Улица стала неузнаваемой: привычные ориентиры исчезли. Даже при свете дня здесь было бы не найти ни одной знакомой приметы. Собственно, и улицы больше не было — она превратилась в один сплошной «курган». Метров шести-семи в высоту, с боков — доски и стремянки, по которым взбирались спасатели. По цепочке, как повелось испокон веков, они передавали сверху вниз груженные обломками корзины. Своим видом эти люди напоминали рабов, занятых на строительстве или, скорее, на разборе пирамид. Урсуле вдруг вспомнились муравьи-листоеды, которых до войны можно было увидеть в зоопарке: каждый, повинуясь долгу, тащил свою малую ношу. Интересно, подумала она, вывезены ли они в эвакуацию вместе с другими обитателями Риджентс-парка или просто выпущены на все четыре стороны? Это ведь тропические насекомые, вряд ли они выживут в таких суровых условиях. В тридцать восьмом году в Риджентс-парке давали спектакль под открытым небом «Сон в летнюю ночь» — Урсула ходила посмотреть игру Милли.
— Мисс Тодд?
— Да, мистер Дэркин, простите, отвлеклась.

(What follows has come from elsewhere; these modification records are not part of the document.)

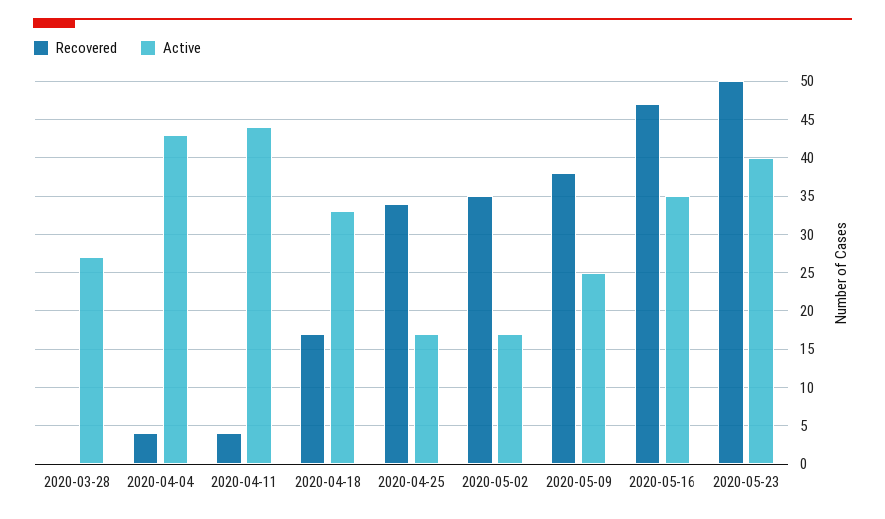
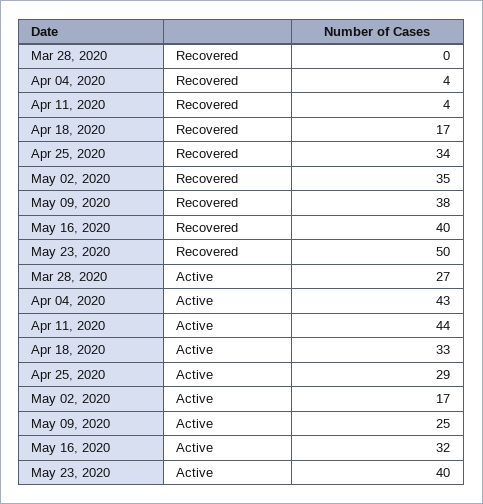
  {
    "Recovered": {
      "2020-03-28": 0,
      "2020-04-04": 4,
      "2020-04-11": 4,
      "2020-04-18": 17,
      "2020-04-25": 34,
      "2020-05-02": 35,
      "2020-05-09": 38,
-     "2020-05-16": 47,
+     "2020-05-16": 40,
      "2020-05-23": 50
    },
    "Active": {
      "2020-03-28": 27,
      "2020-04-04": 43,
      "2020-04-11": 44,
      "2020-04-18": 33,
-     "2020-04-25": 17,
+     "2020-04-25": 29,
      "2020-05-02": 17,
      "2020-05-09": 25,
-     "2020-05-16": 35,
+     "2020-05-16": 32,
      "2020-05-23": 40
    }
  }

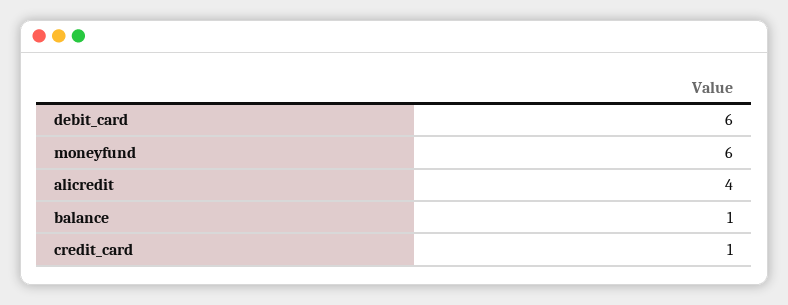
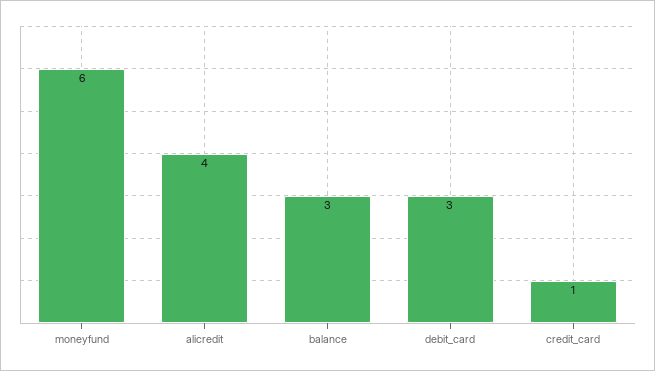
  {
-   "debit_card": 6,
+   "debit_card": 3,
    "moneyfund": 6,
    "alicredit": 4,
-   "balance": 1,
+   "balance": 3,
    "credit_card": 1
  }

В последнее время такое случалось с ней нередко: оказавшись в гуще самых ужасных событий, она вдруг переносилась мыслями в приятные моменты прошлого. Крошечные лоскутки света в темноте.
Они с осторожностью продвигались в сторону кургана. Вручив ей список жителей, мистер Дэркин присоединился к спасателям, передававшим по цепочке корзины. Раскопки как таковые не проводились: завалы разбирали вручную, с археологической тщательностью.
— Наверху — дело щепетильное, — сказал ей кто-то из участников живой цепочки, принимавший корзины у подножья.
В середине кургана уже расчистили ствол (то есть это не курган, а вулкан, подумала она). Тяжелый аварийно-спасательный отряд состоял в основном из строителей: каменщиков, разнорабочих и так далее; Урсуле казалось, для них противоестественно по кирпичу разбирать остатки зданий — как будто время пошло обратным ходом. Впрочем, люди они были практичные и сноровистые, не склонные к философствованиям.